Customers can offer a minimum of four meals of the 19 available. Options for lactose-free, plant-based and gluten-free are available.
RealEats competed with 200 entrants in the Grow-NY competition, held in Rochester, New York. Winning the $1 million prize will help RealEats expand.
“We were extremely excited that we beat out so many wonderful companies,” Ballatori said. “That will help kick start our growth year. It will lead to more jobs, more demand for local products and the cycle will feed into itself. We’re excited about what the future will hold for ourselves and our customers.”
RealEats plans to build a larger cooler space to aid in production and hire about 30 to 40 more full-time employees.

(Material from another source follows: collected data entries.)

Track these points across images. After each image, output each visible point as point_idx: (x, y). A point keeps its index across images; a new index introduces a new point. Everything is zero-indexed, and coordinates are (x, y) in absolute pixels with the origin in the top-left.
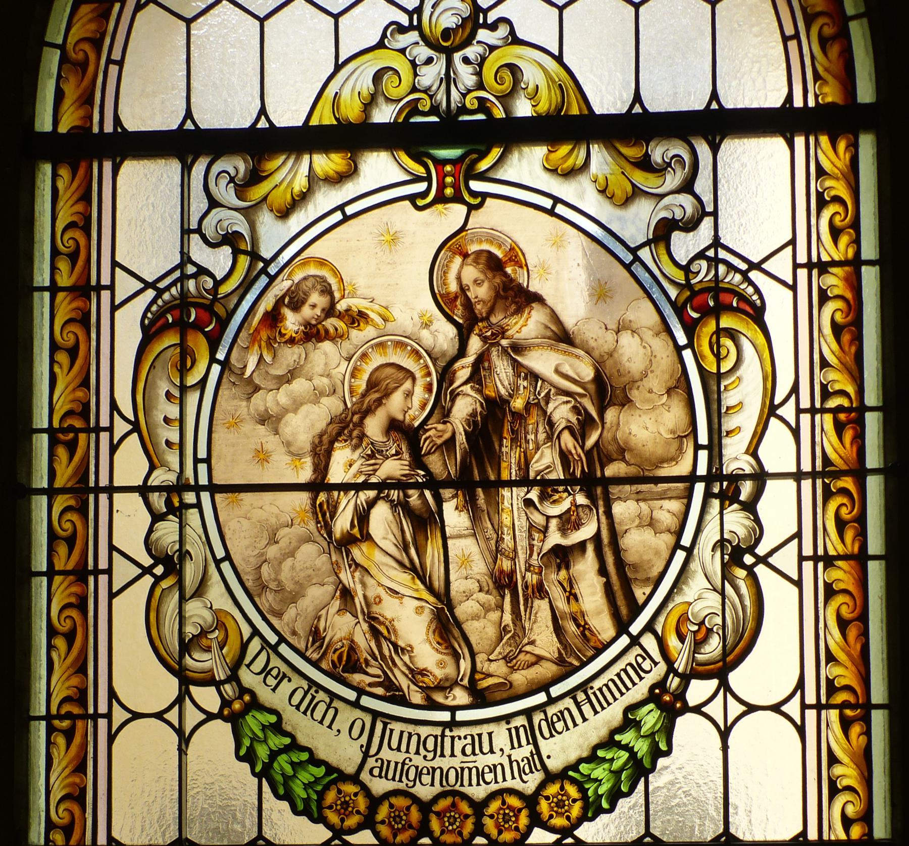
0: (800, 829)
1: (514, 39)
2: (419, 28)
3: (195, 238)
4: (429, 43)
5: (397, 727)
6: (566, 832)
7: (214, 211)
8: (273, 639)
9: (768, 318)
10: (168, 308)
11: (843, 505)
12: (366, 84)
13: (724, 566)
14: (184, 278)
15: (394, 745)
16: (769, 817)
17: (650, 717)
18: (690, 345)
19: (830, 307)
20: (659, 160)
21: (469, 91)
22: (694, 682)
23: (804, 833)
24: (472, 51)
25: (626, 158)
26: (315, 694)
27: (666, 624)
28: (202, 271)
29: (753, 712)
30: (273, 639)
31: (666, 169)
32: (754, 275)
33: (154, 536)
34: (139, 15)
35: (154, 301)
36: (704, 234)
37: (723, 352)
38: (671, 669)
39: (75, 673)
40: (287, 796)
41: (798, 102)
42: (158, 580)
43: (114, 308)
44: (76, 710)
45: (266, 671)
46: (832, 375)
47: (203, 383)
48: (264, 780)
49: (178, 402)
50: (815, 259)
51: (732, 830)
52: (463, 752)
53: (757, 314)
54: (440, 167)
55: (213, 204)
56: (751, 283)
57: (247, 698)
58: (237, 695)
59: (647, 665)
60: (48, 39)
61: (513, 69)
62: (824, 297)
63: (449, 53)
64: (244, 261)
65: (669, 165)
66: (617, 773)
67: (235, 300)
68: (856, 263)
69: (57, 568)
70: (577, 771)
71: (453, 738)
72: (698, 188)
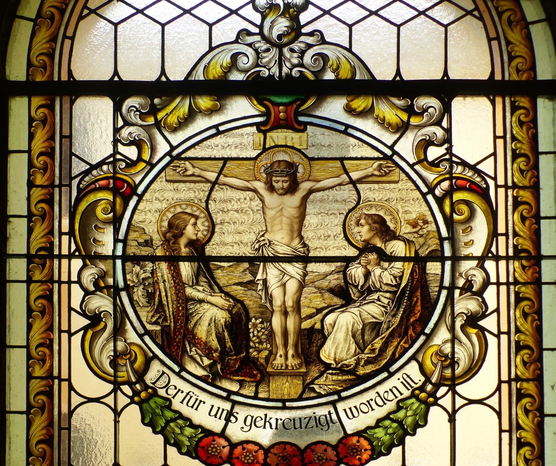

“I want to congratulate RealEats as the first recipient of the Grow-NY Competition,” said Gov. Andrew Cuomo in a release. “This targeted investment not only helps these dynamic companies establish themselves in New York state, but supports New York’s regional agricultural economy. RealEats represents the initiatives that will create a lasting economic impact on New York’s agribusiness.”